LIABILITIES AND SHAREHOLDERS' EQUITY    
Current    
Accounts payable and accrued liabilities 1,236,470 1,752,403
Due to Elan Pharma International Limited 853,933 1,872,981
Current portion of deferred revenue  --  4,503,892
Total current liabilities 2,090,403 8,129,276
Deferred revenue 20,719,750 20,719,750
Leasehold inducement 57,160 68,592
Total liabilities 22,867,313 28,917,618
     
Shareholders' equity    
Common shares 160,498,537 160,471,098
Contributed surplus 4,800,368 4,640,163
Stock options 7,337,480 5,325,644
Deficit (145,844,172) (126,535,262)
Total shareholders' equity 26,792,213 43,901,643
  49,659,526 72,819,261
     
CONSOLIDATED STATEMENTS OF LOSS AND
COMPREHENSIVE LOSS
   
(Years ended June 30 in Canadian dollars)
(unaudited)
   
  2010 2009
  $ $
     
REVENUES    
Licensing fees 4,503,892  2,513,108
  4,503,892  2,513,108
EXPENSES    
Research and development 13,131,473 17,642,196
General and administrative 6,084,420 6,553,330
Amortization 2,736,031 3,122,112
Impairment of intangible assets 1,124,945 658,231
Foreign exchange loss (gain) 938,873 (2,393,394)

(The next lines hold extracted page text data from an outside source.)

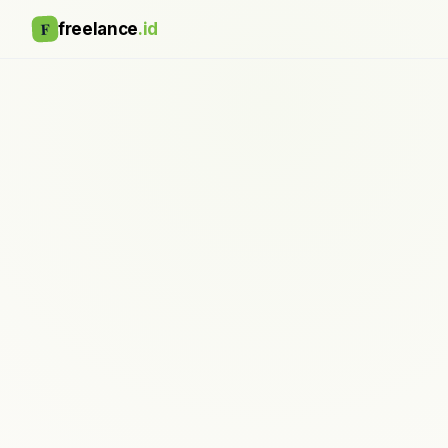
F
freelance
.id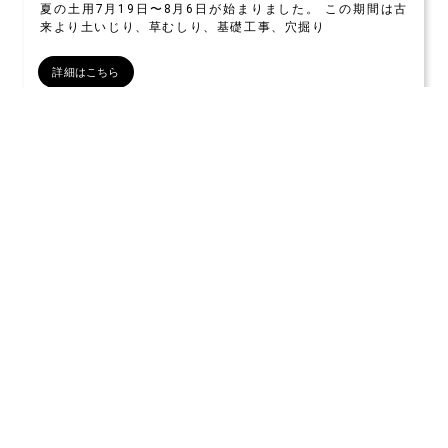
夏の土用7月19日〜8月6日が始まりました。 この期間は古
来より土いじり、草むしり、基礎工事、穴掘り
詳細はこちら
関連記事をさらに表示する
予防美容Lourdes
水と人の関係
メニュー案内
施術データ
インディバ温熱療法Science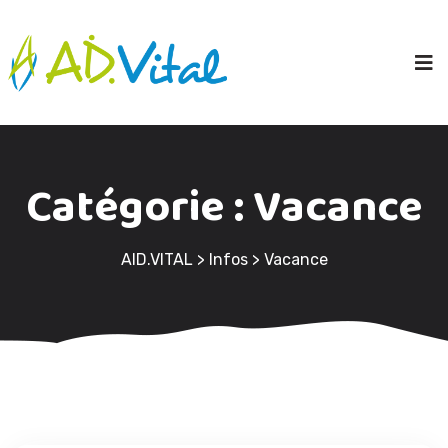
Catégorie :
Vacance
AID.VITAL
>
Infos
>
Vacance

Loss (gain) on disposal of property and equipment (5,361) 34,900
  24,010,381 25,617,375
Loss before the following: (19,506,489) (23,104,267)
Interest income, net 197,579 999,226
Loss on available-for-sale investment  -- (269,450)
Net loss and comprehensive loss for the year (19,308,910) (22,374,491)
     
Basic and diluted net loss 
per common share
(0.83) (0.97)

Notice to Readers: Information contained in our press releases should be considered accurate only as of the date of the release and may be superseded by more recent information we have disclosed in later press releases, filings with the OSC, SEC or otherwise. Except for historical information, this press release may contain forward-looking statements, relating to expectations, plans or prospects for Transition, including conducting clinical trials. These statements are based upon the current expectations and beliefs of Transition's management and are subject to certain risks and uncertainties that could cause actual results to differ materially from those described in the forward-looking statements. These risks and uncertainties include factors beyond Transition's control and the risk factors and other cautionary statements discussed in Transition's quarterly and annual filings with the Canadian commissions.